David Nicholl has been asking legitimate questions. It is the government’s urgent duty to answer them, say Martin McKee and Trish Greenhalgh
The imminent re-release of the 1949 movie The Third Man has led the writer and broadcaster Danny Leigh to draw parallels with Brexit. Set in post-war Vienna beset by shortages of medicines, The Third Man recounts the actions of the disaster capitalists of the day trading in counterfeit penicillin. The anti-hero, Harry Lime, looks down from a Ferris wheel at the people below and asks, “Would you really feel any pity if one of those dots stopped moving?”.
Doctors, if their professional virtues were fully honed, would feel more than pity. They will feel compelled to act. The UK General Medical Council’s guidance, Duties of a Doctor, advises doctors to “make the care of your patient your first concern”, “take prompt action if you think that patient safety … is being compromised” and “be honest and open and act with integrity.”
David Nicholl is a consultant neurologist specialising in the care of people with epilepsy—one of several conditions which the UK government highlighted in its no-deal Brexit planning, codenamed Operation Yellowhammer, when it predicted potential drug shortages.
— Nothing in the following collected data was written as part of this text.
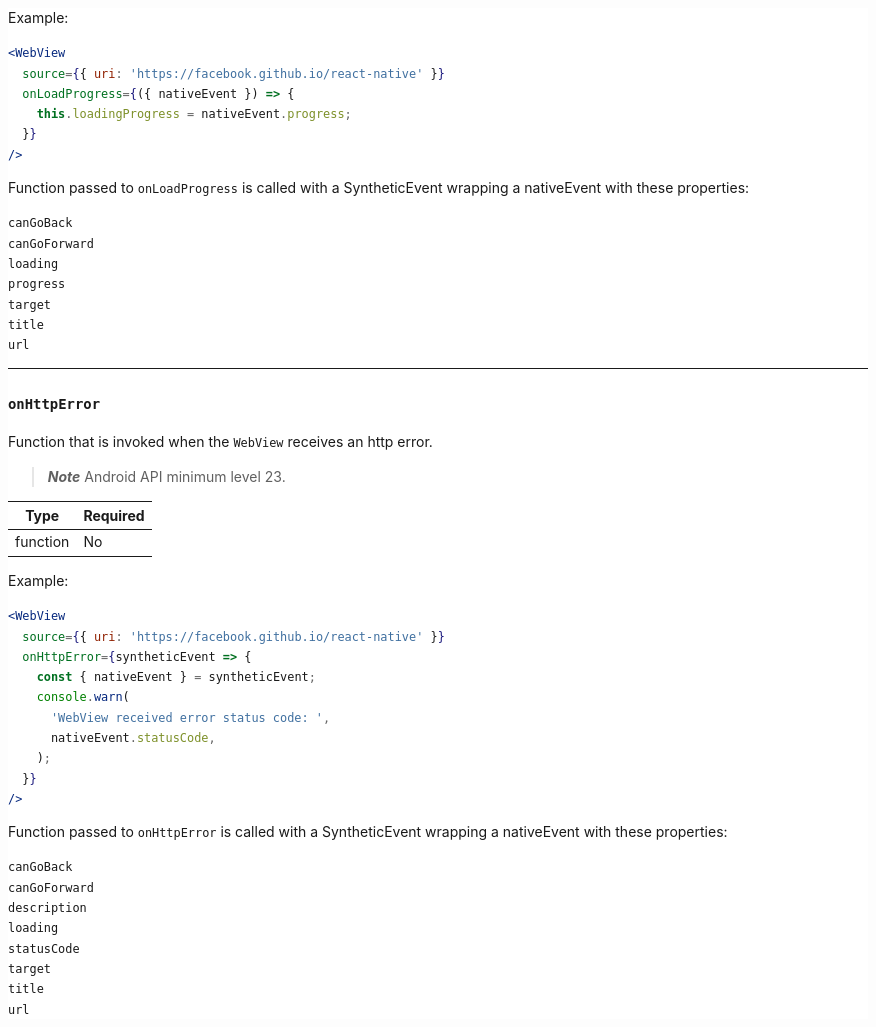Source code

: Example:

```jsx
<WebView
  source={{ uri: 'https://facebook.github.io/react-native' }}
  onLoadProgress={({ nativeEvent }) => {
    this.loadingProgress = nativeEvent.progress;
  }}
/>
```

Function passed to `onLoadProgress` is called with a SyntheticEvent wrapping a nativeEvent with these properties:

```
canGoBack
canGoForward
loading
progress
target
title
url
```

---

### `onHttpError`

Function that is invoked when the `WebView` receives an http error.

> **_Note_**
> Android API minimum level 23.

| Type     | Required |
| -------- | -------- |
| function | No       |

Example:

```jsx
<WebView
  source={{ uri: 'https://facebook.github.io/react-native' }}
  onHttpError={syntheticEvent => {
    const { nativeEvent } = syntheticEvent;
    console.warn(
      'WebView received error status code: ',
      nativeEvent.statusCode,
    );
  }}
/>
```

Function passed to `onHttpError` is called with a SyntheticEvent wrapping a nativeEvent with these properties:

```
canGoBack
canGoForward
description
loading
statusCode
target
title
url
```

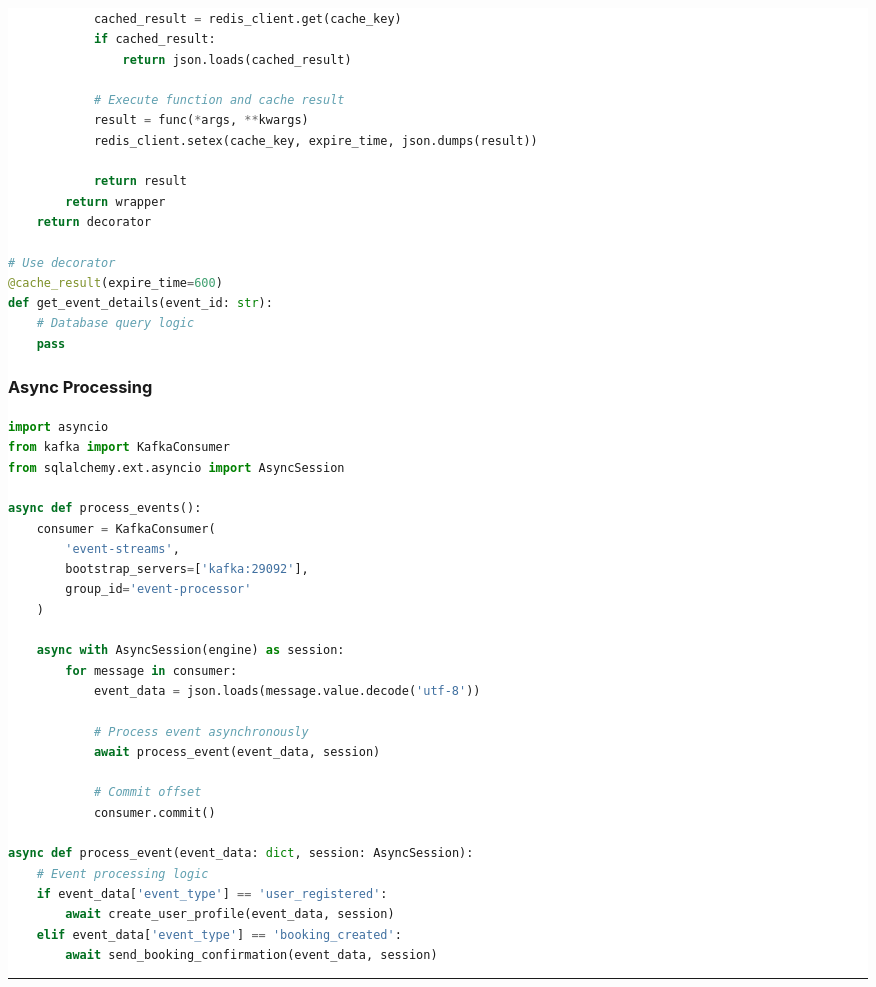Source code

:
 ```python
            cached_result = redis_client.get(cache_key)
            if cached_result:
                return json.loads(cached_result)
            
            # Execute function and cache result
            result = func(*args, **kwargs)
            redis_client.setex(cache_key, expire_time, json.dumps(result))
            
            return result
        return wrapper
    return decorator

# Use decorator
@cache_result(expire_time=600)
def get_event_details(event_id: str):
    # Database query logic
    pass
```

### **Async Processing**
```python
import asyncio
from kafka import KafkaConsumer
from sqlalchemy.ext.asyncio import AsyncSession

async def process_events():
    consumer = KafkaConsumer(
        'event-streams',
        bootstrap_servers=['kafka:29092'],
        group_id='event-processor'
    )
    
    async with AsyncSession(engine) as session:
        for message in consumer:
            event_data = json.loads(message.value.decode('utf-8'))
            
            # Process event asynchronously
            await process_event(event_data, session)
            
            # Commit offset
            consumer.commit()

async def process_event(event_data: dict, session: AsyncSession):
    # Event processing logic
    if event_data['event_type'] == 'user_registered':
        await create_user_profile(event_data, session)
    elif event_data['event_type'] == 'booking_created':
        await send_booking_confirmation(event_data, session)
```

---
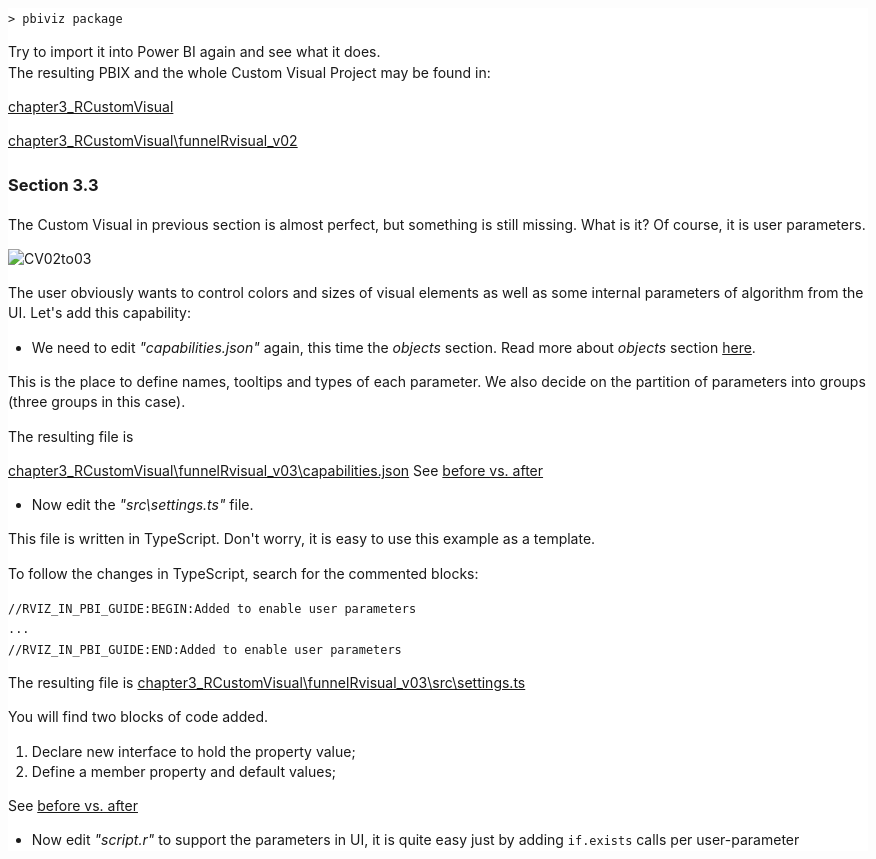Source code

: `> pbiviz package`

Try to import it into Power BI again and see what it does.  
The resulting PBIX and the whole Custom Visual Project may be found in:

[chapter3_RCustomVisual](chapter3_RCustomVisual/funnelPlot_RCustomVisual.pbix)

[chapter3_RCustomVisual\funnelRvisual_v02](chapter3_RCustomVisual/funnelRvisual_v02)


### Section 3.3<a name="chapter-33"></a>

The Custom Visual in previous section is almost perfect, but something is still missing. What is it? 
Of course, it is user parameters. 

![CV02to03](imgs/Capture02TO03.PNG)


The user obviously wants to control colors and sizes of visual elements as well as some internal parameters of algorithm from the UI. 
Let's add this capability: 

* We need to edit _"capabilities.json"_ again, this time the _objects_ section. Read more about _objects_ section [here](https://github.com/Microsoft/PowerBI-visuals/blob/master/Capabilities/Objects.md). 

This is the place to define names, tooltips and types of each parameter. We also decide on the partition of parameters into groups (three groups in this case). 


The resulting  file is

[chapter3_RCustomVisual\funnelRvisual_v03\capabilities.json](chapter3_RCustomVisual/funnelRvisual_v03/capabilities.json)
See [before vs. after](chapter3_RCustomVisual/funnelRvisual_v03/capabilities_before_after.PNG)

* Now edit the _"src\settings.ts"_ file. 

This file is written in TypeScript.  Don't worry, it is easy to use this example as a template.  

To follow the changes in TypeScript, search for the commented blocks: 

```
//RVIZ_IN_PBI_GUIDE:BEGIN:Added to enable user parameters 
...
//RVIZ_IN_PBI_GUIDE:END:Added to enable user parameters 
```

The resulting  file is 
[chapter3_RCustomVisual\funnelRvisual_v03\src\settings.ts](chapter3_RCustomVisual/funnelRvisual_v03/src/settings.ts)
 

You will find two blocks of code added. 
1. Declare new interface to hold the property value; 
1. Define a member property and default values; 

See [before vs. after](chapter3_RCustomVisual/funnelRvisual_v03/settings_ts_before_after.PNG)

* Now edit _"script.r"_ to support the parameters in UI, it is quite easy just by adding `if.exists` calls per user-parameter
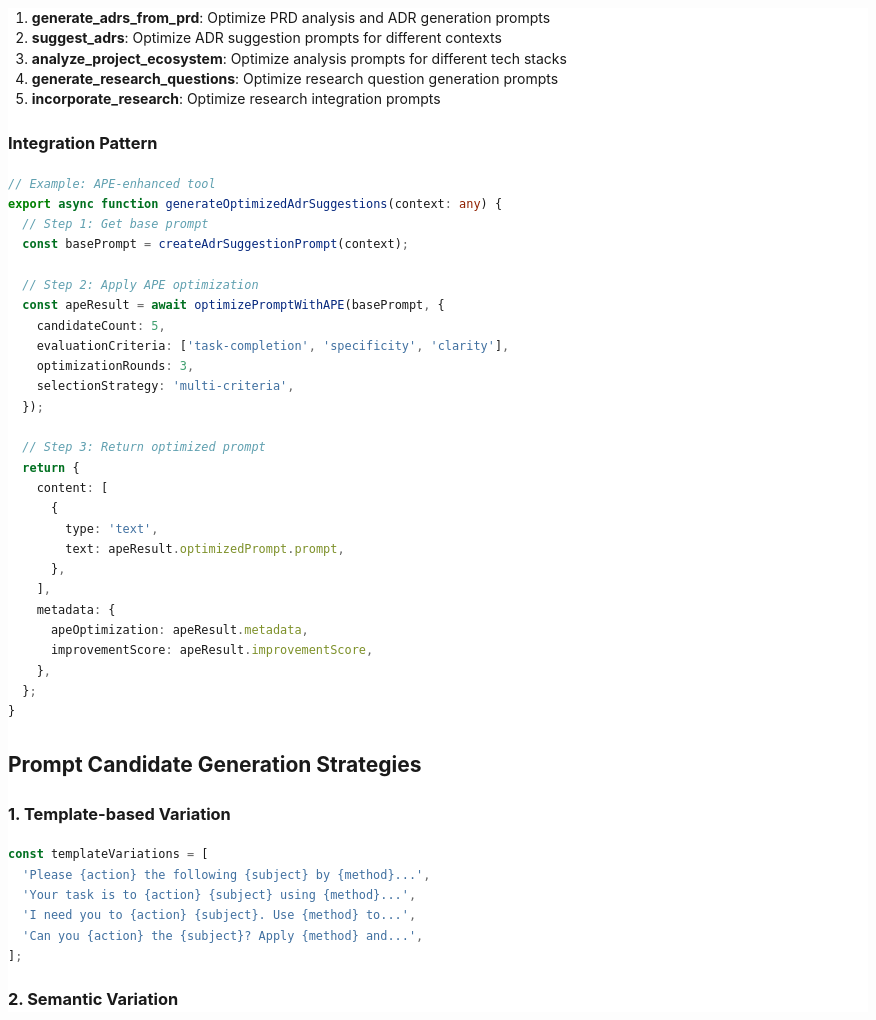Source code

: 1. **generate_adrs_from_prd**: Optimize PRD analysis and ADR generation prompts
2. **suggest_adrs**: Optimize ADR suggestion prompts for different contexts
3. **analyze_project_ecosystem**: Optimize analysis prompts for different tech stacks
4. **generate_research_questions**: Optimize research question generation prompts
5. **incorporate_research**: Optimize research integration prompts

### Integration Pattern

```typescript
// Example: APE-enhanced tool
export async function generateOptimizedAdrSuggestions(context: any) {
  // Step 1: Get base prompt
  const basePrompt = createAdrSuggestionPrompt(context);

  // Step 2: Apply APE optimization
  const apeResult = await optimizePromptWithAPE(basePrompt, {
    candidateCount: 5,
    evaluationCriteria: ['task-completion', 'specificity', 'clarity'],
    optimizationRounds: 3,
    selectionStrategy: 'multi-criteria',
  });

  // Step 3: Return optimized prompt
  return {
    content: [
      {
        type: 'text',
        text: apeResult.optimizedPrompt.prompt,
      },
    ],
    metadata: {
      apeOptimization: apeResult.metadata,
      improvementScore: apeResult.improvementScore,
    },
  };
}
```

## Prompt Candidate Generation Strategies

### 1. Template-based Variation

```typescript
const templateVariations = [
  'Please {action} the following {subject} by {method}...',
  'Your task is to {action} {subject} using {method}...',
  'I need you to {action} {subject}. Use {method} to...',
  'Can you {action} the {subject}? Apply {method} and...',
];
```

### 2. Semantic Variation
Nicholl had been involved in preparing advice to government, but unlike many of his colleagues, he had not signed any non-disclosure agreements. Knowing that patients with epilepsy are especially vulnerable to interruptions in supply of their medicines, he repeatedly voiced his concerns in the media.
In a live radio phone-in on 2 September, Nicholl challenged Conservative MP Jacob Rees-Mogg to be open about the threat to patients’ health of a no-deal Brexit. Rees-Mogg responded by accusing him of fearmongering, adding that he could not see any reason why people might die. This was despite the Operation Yellowhammer report, along with more detailed analyses from academic researchers and policy thinktanks which had set out the risks involved. Exceptionally, the Royal Colleges had spoken out, with the President of the Royal College of Physicians making clear his lack of confidence in the government’s reassurances.
Rees-Mogg’s radio exchange with Nicholl had political consequences. A Conservative MP, Philip Lee, who is also a general practitioner, cited it as “the straw that broke the camel’s back” after he defected to the Liberal Democrats, crossing the floor of the House of Commons on 4 September as the prime minister was speaking.
On 5 September, Rees-Mogg stated twice in the House of Commons that he considered Nicholl to be “as irresponsible as Dr [Andrew] Wakefield”, the doctor responsible for the falsified (and subsequently retracted) 1998 paper linking the measles, mumps, and rubella (MMR) vaccine to autism. Several MPs immediately took to social media to express outrage that a “whistleblower” doctor who had sought to draw attention to what he believed to be a significant threat to patient safety was being compared with one who had been found guilty of malpractice and struck off the General Medical Council’s register.
The Chief Medical Officer for England, Professor Dame Sally Davies, expressed her concern in a formal letter sent only hours after Rees-Mogg’s statement. Describing the comparison with Wakefield as “disrespectful”, Dame Sally reminded the Leader of the House that “the fraudulent and incorrect measles campaign launched by [Andrew Wakefield] resulted in the re-emergence of measles in this country”.
When he spoke in parliament, Rees-Mogg was protected by parliamentary privilege, a special right dating back to the 1689 Bill of Rights, designed to ensure that Members of Parliament could speak freely in the chamber secure in the knowledge that they would not be subject to challenge in the criminal or civil courts. Leaving aside general questions about when parliamentary privilege might be deemed to have been abused (and the requirements of the Ministerial Code), it is noteworthy that the prime minister himself was moved to state that he “does not share” the views expressed by his Right Honourable colleague.
This recent incident raises the question of just how close the parallels of a no-deal Brexit could be to 1949 Vienna. Drug manufacture and supply chains are undoubtedly more globalised and interdependent, and many drugs on which lives depend are now imported from the European Union. Patient groups have added their voices to a recent call from leading doctors, including the President of the Faculty of Public Health, for the government to make a clear commitment to “do no harm” when making decisions on Brexit.
In her letter to Rees-Mogg, Sally Davies considered it entirely appropriate for doctors (and, she might have added, patients and citizens) to raise “questions regarding the ramifications of a disrupted distribution and consequent risk to life” and that “[p]olitical leaders should be prepared to answer these questions with respect”.
The Chief Medical Officer’s intervention was timely and welcome, and seems very likely to have played a part in Rees Mogg’s eventual apology to Nicholl. Doctors treat patients without regard to their political views, and whistleblowers’ alerts about risks to patient safety and wellbeing tend to be driven by professional commitments, not political ideology. Nicholl has been asking legitimate questions. It is the government’s urgent duty to answer them.
Martin McKee is professor of European public health at the London School of Hygiene and Tropical Medicine.
Trish Greenhalgh is professor of primary care health sciences at the University of Oxford.